Despite the massive amount of money that foreign institutional investors have pumped into Indian stock markets, Chris Wood, global head (equity strategy), Jefferies is not giving up on Dalal Street this year. His bullish views are supported by the scale of the cyclical recovery, expected this year after the heavy decline in the gross domestic product earlier in the second quarter. Chris Wood had recently increased India’s weightage in his Asia ex-Japan portfolio by one percentage point.
The ace strategist highlights Jefferies’ head of India research Mahesh Nandurkar’s forecast where earnings are expected to grow by 37% for the coming fiscal year and real GDP is expected to surge 13.2% on-year basis. “Meanwhile the most recent inflation data has given the Reserve Bank of India more room for manoeuvre after CPI inflation declined from 6.5% YoY in November to 4.6% YoY in December, with food inflation declining from 9.5% to 3.4%,” he said.
Bank credit growth slowed from 15.1% on-year at the end of 2018 to 5.1% in September last year.

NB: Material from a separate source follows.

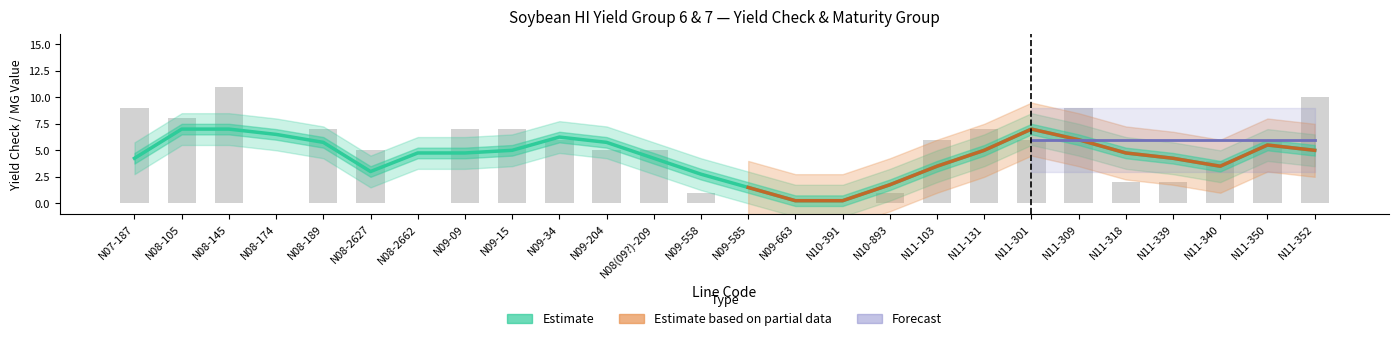

What is the label of the 7th bar from the left?

N08-2662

Although the same has risen to 6.7% on-year now but remains significantly low. This, according to Wood, means the central bank now has room to resume easing. On the pandemic front, India’s positive tests have also dropped from 12% in July to 2% now with vaccine rollout going strong.
It is India’s residential property market where Chris Wood is seeing clear evidence of cyclical recovery. Sales volumes for the housing market peaked in 2013 and were significantly lower pre-covid. Highlighting Jefferies’ reports on domestic property market, Wood added that listed property developers last quarter showed clear evidence of recovery, as did the trend in property registrations. Jefferies India property analyst Abhinav Sinha expects sales to nearly double on-year in 2021 and even then remain 30% off their 2013 peak. “The scale and duration of the downturn is why the new housing cycle is expected to last at least five years once it gets going,” Chris Wood said.
Positive movement in the residential property market, according to Chris Wood, will create an important ongoing private-sector driver of investment in an economy which in recent years has been primarily reliant on government investment. “The hope is that a pickup in the likes of cement and steel capex should become visible later this year or early next year,” he added. The ace equity strategist said that his views are supported by the historically low mortgage rates that make borrowing affordable.
After the disruptions faced by India developers in the past few years, including GST, RERA, and Demonetisation, Wood said that the sector has gone through brutal consolidation. “Indeed GREED & fear, in many years of following property markets, has never seen a consolidation like it which is why the surviving major quoted developers should be viewed as long term holds,” he added.